HOME UP PREV NEXT (Atomic Commutable Effects)

Parallel-For and Parallel-ForEach Loops

A number of systems have implemented the 'parallel-For' or 'parallel-ForEach' loop construct. It is normally a mark-up applied to a standard FOR loop that can be safely ignored such that standard sequential execution will return the correct result, allbeit, by taking more time.

For example, in C++ OpenMP, one puts

  #pragma omp parallel for

and in CSharp one can map a delegate using

    Parallel.For(0, matARows, i => ...)

The programmer must be aware of adverse interactions between the loop bodies. Where one body reads a value written by another, the order of schedulling is likely to make a difference.

Commutable effects such as increment and bit-set are ok if they are atomic.

Q. What is the role of a parallel-For inside an HLS tool that is searching for parallelism anyway?

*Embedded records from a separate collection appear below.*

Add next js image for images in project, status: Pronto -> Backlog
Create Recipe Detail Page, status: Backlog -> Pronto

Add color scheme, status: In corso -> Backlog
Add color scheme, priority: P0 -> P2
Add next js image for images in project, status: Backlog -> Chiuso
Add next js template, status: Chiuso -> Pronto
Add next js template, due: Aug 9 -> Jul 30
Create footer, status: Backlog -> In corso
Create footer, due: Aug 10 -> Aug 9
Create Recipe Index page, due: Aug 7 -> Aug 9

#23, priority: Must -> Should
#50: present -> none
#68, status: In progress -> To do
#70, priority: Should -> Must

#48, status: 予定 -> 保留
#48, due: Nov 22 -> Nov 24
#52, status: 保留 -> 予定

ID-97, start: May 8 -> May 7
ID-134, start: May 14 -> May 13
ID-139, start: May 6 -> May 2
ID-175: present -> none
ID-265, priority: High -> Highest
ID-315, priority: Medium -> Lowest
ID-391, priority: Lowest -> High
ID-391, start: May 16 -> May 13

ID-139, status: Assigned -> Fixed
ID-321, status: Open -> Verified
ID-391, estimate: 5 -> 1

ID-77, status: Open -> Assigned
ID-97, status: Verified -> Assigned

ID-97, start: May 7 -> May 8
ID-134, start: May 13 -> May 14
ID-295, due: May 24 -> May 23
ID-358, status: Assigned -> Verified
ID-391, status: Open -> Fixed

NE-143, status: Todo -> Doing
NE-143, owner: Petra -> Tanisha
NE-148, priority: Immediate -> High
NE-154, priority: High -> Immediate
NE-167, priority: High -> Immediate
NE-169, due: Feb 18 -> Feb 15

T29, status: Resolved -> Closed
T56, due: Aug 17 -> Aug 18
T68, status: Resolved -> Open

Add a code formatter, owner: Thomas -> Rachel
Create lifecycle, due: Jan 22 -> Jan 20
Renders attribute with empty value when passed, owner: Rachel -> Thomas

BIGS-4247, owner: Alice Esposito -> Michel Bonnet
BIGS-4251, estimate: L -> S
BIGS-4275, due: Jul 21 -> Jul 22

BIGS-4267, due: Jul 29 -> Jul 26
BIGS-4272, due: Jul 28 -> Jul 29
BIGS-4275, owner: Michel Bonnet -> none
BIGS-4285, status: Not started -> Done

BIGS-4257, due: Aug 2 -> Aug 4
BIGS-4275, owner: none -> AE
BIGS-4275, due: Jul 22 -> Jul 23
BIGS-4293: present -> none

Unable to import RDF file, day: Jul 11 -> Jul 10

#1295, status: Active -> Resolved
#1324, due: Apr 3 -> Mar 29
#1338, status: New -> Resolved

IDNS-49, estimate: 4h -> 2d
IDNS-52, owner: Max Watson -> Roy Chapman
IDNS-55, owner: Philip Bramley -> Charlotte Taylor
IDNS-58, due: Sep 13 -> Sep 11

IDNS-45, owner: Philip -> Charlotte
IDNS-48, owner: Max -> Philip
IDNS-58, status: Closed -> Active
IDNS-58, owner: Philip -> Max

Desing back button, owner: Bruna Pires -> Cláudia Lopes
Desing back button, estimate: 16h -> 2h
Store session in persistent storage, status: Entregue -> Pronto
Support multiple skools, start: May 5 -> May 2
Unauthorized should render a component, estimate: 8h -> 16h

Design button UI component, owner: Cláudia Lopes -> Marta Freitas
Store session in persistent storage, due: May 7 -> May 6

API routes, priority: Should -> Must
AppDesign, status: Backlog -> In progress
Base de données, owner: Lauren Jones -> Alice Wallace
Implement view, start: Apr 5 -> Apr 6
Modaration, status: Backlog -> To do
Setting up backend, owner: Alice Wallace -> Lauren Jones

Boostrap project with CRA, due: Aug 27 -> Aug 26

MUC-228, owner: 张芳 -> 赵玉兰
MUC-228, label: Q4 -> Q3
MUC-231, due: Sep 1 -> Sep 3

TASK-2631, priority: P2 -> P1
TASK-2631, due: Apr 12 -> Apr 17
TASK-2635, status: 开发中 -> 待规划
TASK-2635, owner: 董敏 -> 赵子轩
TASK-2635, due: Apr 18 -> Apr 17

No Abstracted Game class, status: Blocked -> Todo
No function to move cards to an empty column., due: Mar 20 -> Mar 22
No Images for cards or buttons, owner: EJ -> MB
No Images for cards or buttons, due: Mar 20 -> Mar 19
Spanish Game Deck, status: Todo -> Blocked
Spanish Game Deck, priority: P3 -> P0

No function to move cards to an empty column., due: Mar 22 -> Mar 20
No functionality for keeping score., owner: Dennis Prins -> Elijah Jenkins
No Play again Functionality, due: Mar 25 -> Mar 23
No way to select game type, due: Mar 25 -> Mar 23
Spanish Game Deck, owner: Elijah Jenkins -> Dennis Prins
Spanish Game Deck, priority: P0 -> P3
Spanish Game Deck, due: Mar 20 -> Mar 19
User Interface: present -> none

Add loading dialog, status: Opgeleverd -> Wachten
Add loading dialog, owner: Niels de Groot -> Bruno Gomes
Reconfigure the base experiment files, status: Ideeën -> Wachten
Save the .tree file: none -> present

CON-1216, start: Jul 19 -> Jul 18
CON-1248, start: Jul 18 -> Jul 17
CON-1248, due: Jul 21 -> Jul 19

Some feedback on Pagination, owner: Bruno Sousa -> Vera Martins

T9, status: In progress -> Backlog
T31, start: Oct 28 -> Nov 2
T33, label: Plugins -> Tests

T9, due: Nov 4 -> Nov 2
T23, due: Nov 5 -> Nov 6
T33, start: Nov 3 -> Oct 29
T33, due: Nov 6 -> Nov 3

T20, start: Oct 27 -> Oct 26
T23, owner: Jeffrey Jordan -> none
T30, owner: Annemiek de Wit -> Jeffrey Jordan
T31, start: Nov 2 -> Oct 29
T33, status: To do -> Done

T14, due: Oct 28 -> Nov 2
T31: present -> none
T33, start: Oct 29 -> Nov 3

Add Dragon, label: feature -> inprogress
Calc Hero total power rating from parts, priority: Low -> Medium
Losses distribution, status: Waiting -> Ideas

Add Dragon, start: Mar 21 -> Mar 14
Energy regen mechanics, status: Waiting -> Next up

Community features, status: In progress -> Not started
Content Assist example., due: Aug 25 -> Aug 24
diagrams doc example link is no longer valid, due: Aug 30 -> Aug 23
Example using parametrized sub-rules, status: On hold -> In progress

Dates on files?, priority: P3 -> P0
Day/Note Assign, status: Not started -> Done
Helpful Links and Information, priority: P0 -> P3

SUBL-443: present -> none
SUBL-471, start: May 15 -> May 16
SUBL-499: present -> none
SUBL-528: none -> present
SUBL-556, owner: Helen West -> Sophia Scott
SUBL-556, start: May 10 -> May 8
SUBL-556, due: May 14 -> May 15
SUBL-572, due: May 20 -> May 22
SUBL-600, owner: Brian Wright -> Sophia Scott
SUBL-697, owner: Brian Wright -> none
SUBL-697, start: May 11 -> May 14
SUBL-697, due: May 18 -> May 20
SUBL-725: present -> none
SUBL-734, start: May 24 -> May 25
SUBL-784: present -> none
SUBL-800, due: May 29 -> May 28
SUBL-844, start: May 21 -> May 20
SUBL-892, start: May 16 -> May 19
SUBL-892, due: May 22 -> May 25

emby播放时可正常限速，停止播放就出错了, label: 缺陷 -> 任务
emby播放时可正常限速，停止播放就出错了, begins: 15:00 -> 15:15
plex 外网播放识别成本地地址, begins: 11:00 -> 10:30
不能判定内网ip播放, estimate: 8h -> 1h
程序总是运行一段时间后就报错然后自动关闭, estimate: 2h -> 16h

A. Classical HLS tools normally approach FOR-loops using unwinding. Such unwinding typically leads to structural hazards on memory arrays and hence there has emerged a vast literature on memory banking and polyhedral mapping that we have already discussed. Such unwinding typically assumes that there is little control-flow variation between the bodies and is generally applied to inner loops only. A parallel-For is useful for outer loop unwinding or where the same static schedule is unlikely to hold for each iteration owing to data-dependent control flow or variable-length operations (cache misses, divide etc.).

This example shows outer-loop parallelisation for matrix multiply. The inner loops should be unwound to some suitable extent by the HLS tool's normal behaviour.

// https://docs.microsoft.com/en-us/dotnet/standard/parallel-programming/
//              how-to-write-a-simple-parallel-for-loop
// A basic matrix multiplication.
// Parallelize the outer loop to partition the source array by rows.
    Parallel.For(0, matARows, i =>
        {
          for (int j = 0; j < matBCols; j++)
            {
              double temp = 0;
              for (int k = 0; k < matACols; k++)
                {
                  temp += matA[i, k] * matB[k, j];
                }
              result[i, j] = temp;
            }
        }); // Parallel.For

But is there an ideal memory layout or banking model for matrix multiplication ?

Note that hardware accelleration of matrix multiplication is currently (2017) receiving a lot of attention as it is the primary cost in convolutional neural networks.

Automatic Parallel Inference:has had limited success in the past but the field is still evolving.
Manual Parallel Markups: have been added to most imperative high-level languages recently, and they also allow the programmer to asser that there are no name aliases which sometimes increases the available parallelism by a factor of 10 or more.